Резкого осуждения очередных наших право-лево-правых уклонистов, которые в очередной раз перевернули все наши святыни даже хуже, чем наши противники, о чем следовало немедленно написать им гневное письмо, — такого у меня не получалось. Увы, как и раньше, понял я вдруг, все зависит от качества отдельных людей, а не от каких-то спасительных перемен. Вова сердился на меня — я как бы подрывал устои его официальной веры, но расставаться мы и не думали: с кем же еще можно было поговорить неофициально, по душам, в выходной день — о том, что творится на самом деле. Я очень дорожил Володиной дружбой: он ведь все делал правильно, правильно шел... А чтобы было кому откровенно сказать, как все сложно, существовал я.

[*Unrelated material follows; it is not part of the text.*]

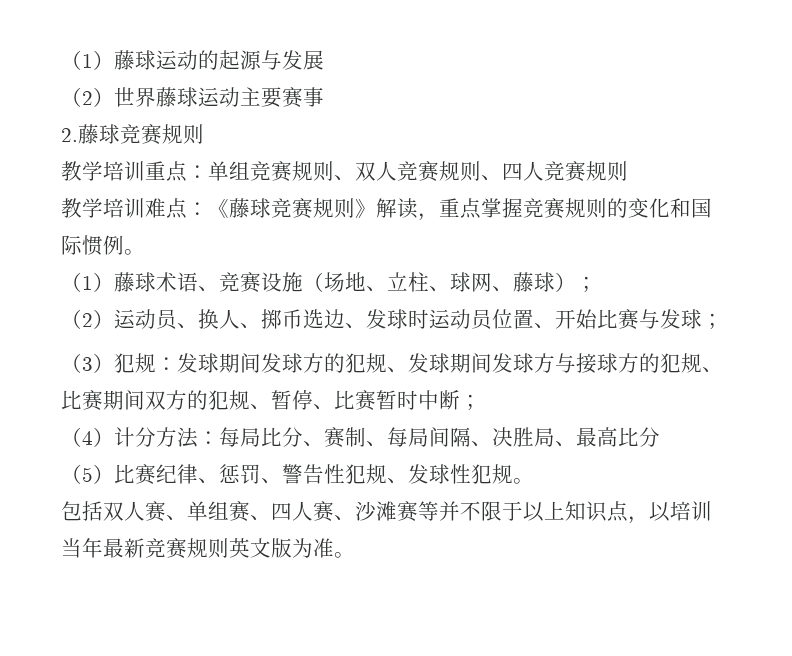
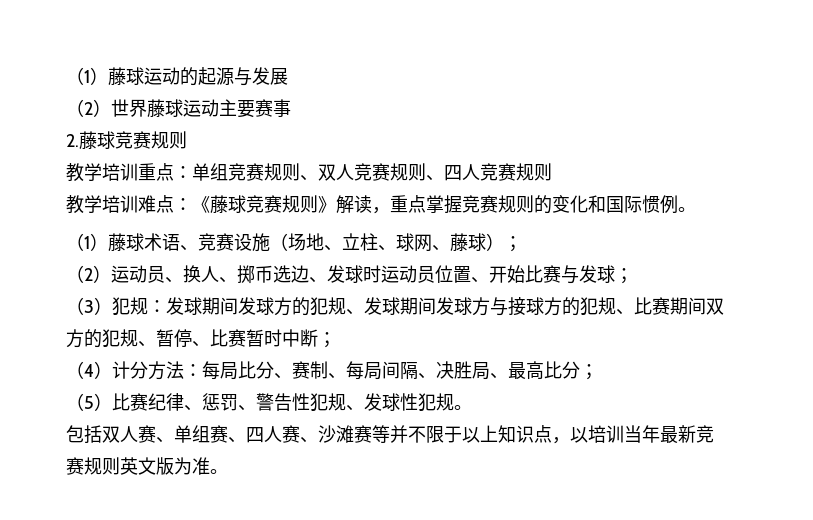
(660, 437) none -> [580,364,598,380] ；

Все передовое тогда как бы яростно сражалось с привилегиями. За это и поднялись мы на бой. Однако в исчезнувшем государстве кое-какие механизмы еще тикали. К примеру, на Союз писателей еще выделялись дефицитные автомобили, и Володя захотел купить себе машину, как блокадник. «Союзники» тут же обрушились на него: мы боролись за отмену привилегий, а ты что ж? В результате машину ту купил один из ближайших Володиных единомышленников, купил честно и даже с гордостью, поскольку никаких привилегий не имел! Мы с Володей от души тогда напились. И дело вовсе не в машине, а... Ладно. Друзья все-таки лучше единомышленников, поскольку рядом с тобой всегда.
И когда мы в последний раз встретились с ним в немецком городе Майнце, где он теперь живет, — поняли в очередной раз, что любим друг друга не за заслуги, а просто так.